When choosing empty nests, female Garibaldi base their decision on algal growth. They prefer nests with the greatest amount of dense turf algae with short or medium growth. As this may be a reflection of the amount of energy a male devotes to nest tending, serving as an indicator of ability to invest in paternal care and/or parental experience.

=== Filial Cannibalism ===
Filial cannibalism is when parents consume their own offspring, in this case their eggs. This is a widespread behavior among teleost fish. Male filial cannibalism during the mating phase is believed to be an adaptive response to female spawning-site preference. Since females only lay eggs next to the youngest eggs, if there are older eggs in the front of the nest they can limit the number of additional eggs the male can receive. One way the male can maintain this age gradient the females look for is by selectively cannibalizing the older eggs that are exposed to empty nest space.

== Conservation status ==
The IUCN Red List of Threatened Species lists Garibaldi as Least Concern. Due in part to the species being widespread in the Eastern Pacific, common in many parts of its range with no major threats, and no current indication of population decline.

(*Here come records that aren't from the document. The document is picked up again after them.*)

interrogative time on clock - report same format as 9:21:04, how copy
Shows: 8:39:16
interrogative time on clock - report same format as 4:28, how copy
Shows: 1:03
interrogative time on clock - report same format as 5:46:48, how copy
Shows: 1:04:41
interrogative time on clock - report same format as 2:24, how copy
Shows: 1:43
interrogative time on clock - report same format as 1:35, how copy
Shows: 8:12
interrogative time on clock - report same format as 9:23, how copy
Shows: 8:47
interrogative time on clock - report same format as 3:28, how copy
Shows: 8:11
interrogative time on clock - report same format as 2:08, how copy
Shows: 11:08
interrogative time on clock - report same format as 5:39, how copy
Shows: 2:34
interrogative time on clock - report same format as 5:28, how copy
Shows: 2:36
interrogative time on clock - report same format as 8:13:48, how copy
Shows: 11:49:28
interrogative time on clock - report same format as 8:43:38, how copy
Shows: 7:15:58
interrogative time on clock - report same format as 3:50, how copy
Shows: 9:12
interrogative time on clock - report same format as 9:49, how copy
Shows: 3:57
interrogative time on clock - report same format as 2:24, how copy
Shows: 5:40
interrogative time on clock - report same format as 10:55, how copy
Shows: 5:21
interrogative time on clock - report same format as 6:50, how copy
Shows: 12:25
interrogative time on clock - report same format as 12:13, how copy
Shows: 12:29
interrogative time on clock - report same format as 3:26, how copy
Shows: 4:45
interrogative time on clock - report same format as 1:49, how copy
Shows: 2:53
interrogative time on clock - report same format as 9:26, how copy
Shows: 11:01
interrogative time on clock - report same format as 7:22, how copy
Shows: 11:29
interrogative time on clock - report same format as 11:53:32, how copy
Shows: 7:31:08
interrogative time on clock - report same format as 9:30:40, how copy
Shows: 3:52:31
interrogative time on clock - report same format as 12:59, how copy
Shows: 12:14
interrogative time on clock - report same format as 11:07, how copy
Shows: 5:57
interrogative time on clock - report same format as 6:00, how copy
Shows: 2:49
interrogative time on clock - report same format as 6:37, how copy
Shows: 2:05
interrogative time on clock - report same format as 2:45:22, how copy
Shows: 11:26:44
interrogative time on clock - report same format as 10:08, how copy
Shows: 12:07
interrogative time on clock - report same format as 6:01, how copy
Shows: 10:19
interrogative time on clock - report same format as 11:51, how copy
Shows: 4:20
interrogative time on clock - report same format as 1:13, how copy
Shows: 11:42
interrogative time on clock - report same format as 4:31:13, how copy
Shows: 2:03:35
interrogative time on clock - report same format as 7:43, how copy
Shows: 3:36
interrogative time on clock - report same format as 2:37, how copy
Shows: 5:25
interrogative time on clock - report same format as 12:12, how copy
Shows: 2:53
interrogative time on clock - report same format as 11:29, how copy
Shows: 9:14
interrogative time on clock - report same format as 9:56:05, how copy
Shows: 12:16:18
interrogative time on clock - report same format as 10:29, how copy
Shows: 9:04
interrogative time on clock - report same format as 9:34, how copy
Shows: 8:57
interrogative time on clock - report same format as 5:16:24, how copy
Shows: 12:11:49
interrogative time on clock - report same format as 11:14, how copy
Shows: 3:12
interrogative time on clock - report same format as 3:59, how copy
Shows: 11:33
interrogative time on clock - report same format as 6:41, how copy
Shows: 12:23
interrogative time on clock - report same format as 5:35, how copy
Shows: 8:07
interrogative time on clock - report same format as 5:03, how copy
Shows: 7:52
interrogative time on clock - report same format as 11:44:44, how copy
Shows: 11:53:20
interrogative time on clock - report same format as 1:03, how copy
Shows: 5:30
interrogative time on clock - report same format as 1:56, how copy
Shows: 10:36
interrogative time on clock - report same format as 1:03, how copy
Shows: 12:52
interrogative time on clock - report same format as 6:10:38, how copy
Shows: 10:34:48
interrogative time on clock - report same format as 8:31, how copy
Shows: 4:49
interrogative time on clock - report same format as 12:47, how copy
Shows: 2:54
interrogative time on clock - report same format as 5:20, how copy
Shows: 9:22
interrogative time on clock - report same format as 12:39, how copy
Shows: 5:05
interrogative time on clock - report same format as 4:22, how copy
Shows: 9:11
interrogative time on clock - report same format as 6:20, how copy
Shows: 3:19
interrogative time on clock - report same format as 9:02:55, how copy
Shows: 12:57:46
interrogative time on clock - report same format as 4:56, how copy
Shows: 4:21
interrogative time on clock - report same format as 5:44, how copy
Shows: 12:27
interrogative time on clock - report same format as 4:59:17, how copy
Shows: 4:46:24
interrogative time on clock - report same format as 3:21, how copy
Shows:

A brand new study Fuentes Calderon et al., 2024, has data that shows correlated patterns between sea surface temperature across islands and the relationship between diet composition and habitat type. It is hard to find direct evidence of habitat-related differences in the ecological performance of marine fishes, but this knowledge can be critically important in the future design and assessment of projects that may add or remove reef habitats in the ocean.

==In aquarium==
It is peaceful during the juvenile period. But as long as the body is slightly larger, it will show territorial rights to other meek fish and compete with other small fish for territory.